The NCNRC would consist of three equal segments: the Government of Vietnam (GVN, or the First Force), the communist-led PRG (successor of the National Liberation Front, or the Second Force), and the ostensibly “neutralist” Third Force (Lực Lượng Thứ Ba), which also became known as the Third Segment or the Third Component (Thành Phần Thứ Ba) after 1973. This informal Third Force coalition included a range of political, religious, and civic organizations and movements that sought peace through nonviolent nationalism and political neutralism.
The Third Force was recognized by the Paris Peace Agreement as a vehicle for political compromise but harshly rejected by the South Vietnamese government--making inevitable a military conclusion of the war and massive numbers of panicked refugees.
Dr. Sophie Quinn-Judge will discuss the early formation of proto-Third Force groups in the First Republic of Vietnam and the inter-republic years.

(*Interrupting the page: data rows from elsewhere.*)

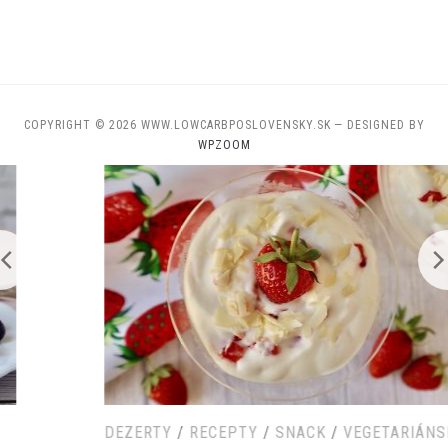
COPYRIGHT © 2026 WWW.LOWCARBPOSLOVENSKY.SK
— DESIGNED BY
WPZOOM
DEZERTY
/
RECEPTY
/
SNACK
/
VEGETARIÁNSKE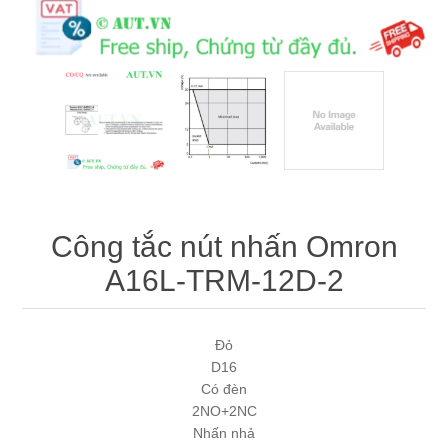
Máy tính công nghiệp
Động cơ servo 2 phase
Quạt thông gió
Động cơ bước 2 phase
Chưa Phân Loại
Phụ Kiện Schneider
Phụ Kiện Siemens
Công tắc nút nhấn Omron
A16L-TRM-12D-2
Đỏ
D16
Có đèn
2NO+2NC
Nhấn nhả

Dr. An Thuy Nguyen will give an overview of the Third Force opposition in the Second Republic between the 1968 Tết Offensive and the 1973 Paris Peace Accords.

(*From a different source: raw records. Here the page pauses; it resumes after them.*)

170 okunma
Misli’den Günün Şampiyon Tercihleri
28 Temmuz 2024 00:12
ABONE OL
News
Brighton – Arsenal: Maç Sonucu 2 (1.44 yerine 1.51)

Dr. Thi Lien Claire Tran will offer a closer look at the progressive Catholics who constituted one of the most important and active blocs within the Third Force, especially in the last years of the war.
SPEAKERS
An Thuy Nguyen
An Thuy Nguyen is a historian of U.S. foreign relations, Vietnam, women, and labor. She currently teaches at The University of Maine’s Bureau of Labor of Education. She was the Society for Historians of American Foreign Relations’ Marilyn B. Young Dissertation Fellow in 2020-2021 and received her Ph.D. from UMaine. Her historical research focuses on foreign policies, democratic governance, and the political activism of non-state actors. She has authored various book reviews, book chapters, and articles on the Vietnam War. She is currently working on a book about the Vietnamese Third Force’s and the Nixon Doctrine in Asia, in addition to her other projects in labor education and history.
SOPHIE QUINN-JUDGE
Sophie Quinn-Judge is the author of Ho Chi Minh: The Missing Years, Christopher Hurst and University of California Press, 2003; and The Third Force in the Vietnam War: The Elusive Search for Peace 1954-75, I.B. Tauris, 2016. Until 2015 she was an Associate Professor of History at Temple University. She obtained her Ph.D. from the University of London (SOAS) after working for the American Friends Service Committee and as a freelance journalist in Moscow. She first went to Vietnam in 1973 as a volunteer for the AFSC.
THI LIEN CLAIRE TRAN
Thi Lien Claire Tran is Associate Professor at Paris Cité University where she teaches History of Southeast Asia and serves as a member of the research unit Cessma (Centre for Social Sciences Studies on the African, American and Asian Worlds). She is responsible for the Master 1 History of Civilizations and Heritage and chairs the M1 Admissions Committee. She is also on the board of the Paris Graduate School of Arts, History and Humanities in Global Perspective (GSAH). From 2016 to 2021, she was Director of IRASEC (the Institute for Research on Contemporary Southeast Asia) in Bangkok, Thailand.